Closed SvennoNito closed 6 years ago
hi, what actually seems to be happening is that you have traces are close to threshold. For eFEL the definition of a spike is "the voltage has to cross the threshold, and go below the threshold again" (the default value is -20 mV).
In figure 2, trail 11, the eFEL basically assume the entire stimulus is 1 spike, and finds the max voltage in that range.
Are these traces by chance the output of a parameters optimisation ? Sometimes these optimisers find these kind of weird solutions.
You're correct that that the definition of Threshold and DerivateThreshold are not in the documentation. I will create a separate issue for that.
For now: Threshold: used to detect spikes. For a spike to be detected, the voltage should cross the threshold, and go back below the threshold afterwards. DerivateThreshold: Used to detect the beginning of a spike (after the Threshold was used to detect the spike as a whole). Once the dV/dt crosses this threshold for 3 time point (in the interval starting from previous AHP and tip of spike), the beginning of the spike is set there.
Hey, thanks for the explanation, that helps a lot! I will try that later, maybe that will change my problem already. Nevertheless: do you know whether the other paramters (e.g. spike_skipf) are explained somewhere, too?
No, that's not there either. A quick summary:
interp_step: before the eFEL runs the feature extraction it first interpolates the traces, this is the interpolation interval (default: 0.1 ms)
strict_stiminterval: if set to 1: make sure all features are extracted 'only' inside the stimulus interval (for. e.g. spikes outside stiminterval are not included).
min_spike_height: not used (only used in old feature that is not accesible through the python api anymore)
spike_skipf: the fraction of the stimulus interval to skip for features ISI log slope and adaptation index (this is to avoid the burst at the beginning of a trace)
max_spike_skip: maximum number of spikes to skip by spike_skipf.
burst_factor: if an ISI is larger that burst_factor * dMedian, a new burst is started during burst detection. dMedian is a rolling median of the ISIs in a burst.

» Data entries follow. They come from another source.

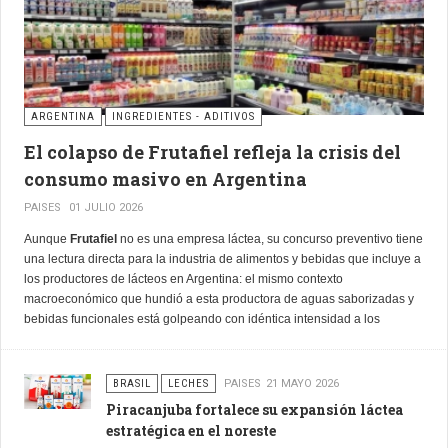
ARGENTINA
INGREDIENTES - ADITIVOS
El colapso de Frutafiel refleja la crisis del
consumo masivo en Argentina
PAISES
01 JULIO 2026
Aunque
Frutafiel
no es una empresa láctea, su concurso preventivo tiene
una lectura directa para la industria de alimentos y bebidas que incluye a
los productores de lácteos en Argentina: el mismo contexto
macroeconómico que hundió a esta productora de aguas saborizadas y
bebidas funcionales está golpeando con idéntica intensidad a los
fabricantes de lácteos de escala mediana en todo el país.
BRASIL
LECHES
PAISES
21 MAYO 2026
Piracanjuba fortalece su expansión láctea
estratégica en el noreste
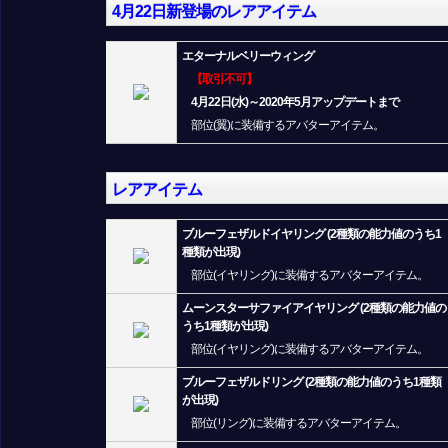
4月22日新登場のレアアイテム
エターナルベリーウィング
【取引不可】
4月22日(水)～2020年5月アップデートまで
部位(翼)に装備するアバターアイテム。
レアアイテム
ブルーフェザルドイヤリング (2種類の能力値のうち1
種類が出現)
部位(イヤリング)に装備するアバターアイテム。
ムーンスターサファイアイヤリング (2種類の能力値の
うち1種類が出現)
部位(イヤリング)に装備するアバターアイテム。
ブルーフェザルドリング (2種類の能力値のうち1種類
が出現)
部位(リング)に装備するアバターアイテム。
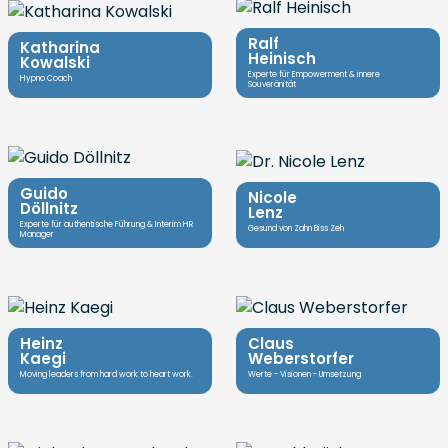
Ralf
Katharina
Heinisch
Kowalski
Experte für Empowerment & innere
Hypno Coach
Souveränität
Guido
Nicole
Döllnitz
Lenz
Experte für authentische Führung & Interim HR
Gesund von Zahn Biss Zeh
Manager
Heinz
Claus
Kaegi
Weberstorfer
Moving leaders from hard work to heart work.
Werte - Visionen - Umsetzung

voltage_base_start_perc: voltage_base is the average of the voltage before the stimulus. This value is the percentage of this interval the average calculate starts
voltage_base_end_perc: same as above, but the end. So the default interval to calculate voltage_base is 90 -> 100 % of interval before stimulus
initial_perc: used in feature "number_initial_spikes". It's the fraction of the stimulus interval to calculate spikes for this feature
Amazing thank you! I managed to handle the spike detection pretty well by changing the threshold value, thanks so much for the explanation. Do you by chance know the default value of "DerivateThreshold" ?
This values are defined here: https://github.com/BlueBrain/eFEL/blob/master/efel/settings.py#L40 So it's 10 (mV/ms)
Hey,
thanks for this amazing toolbox! If it works it will save me so much work. I have intracellular recordings of leech neurons. We injected different electrical current during recording, which elicited action potentials. I try to detect certain spike train characteristics, yet for some stimulus values the toolbox doesn't detect action potentials correctly, yet. I already found out that I can change certain setting using
setDoubleSetting('spike_skipf', 0.1) setIntSetting('max_spike_skip', 2) setDoubleSetting('Threshold', _settings.threshold) setDoubleSetting('DerivativeThreshold', _settings.derivative_threshold) setDoubleSetting('interp_step', 0.1) setDoubleSetting('burst_factor', 1.5) setDoubleSetting('voltage_base_start_perc', 0.9) setDoubleSetting('voltage_base_end_perc', 1.0) setDoubleSetting("initial_perc", 0.1) setDoubleSetting("min_spike_height", 20.0) setIntSetting("strict_stiminterval", 0)
However, instead of randomly changing those values until my peaks are detected correctly, I would like to look up what these settings actually mean. I only found documentation for Threshold and DerivativeThreshold. Is there documentation for all setting somewhere? I will upload two plots showing trials in which spikes are detected wrongly or not at all.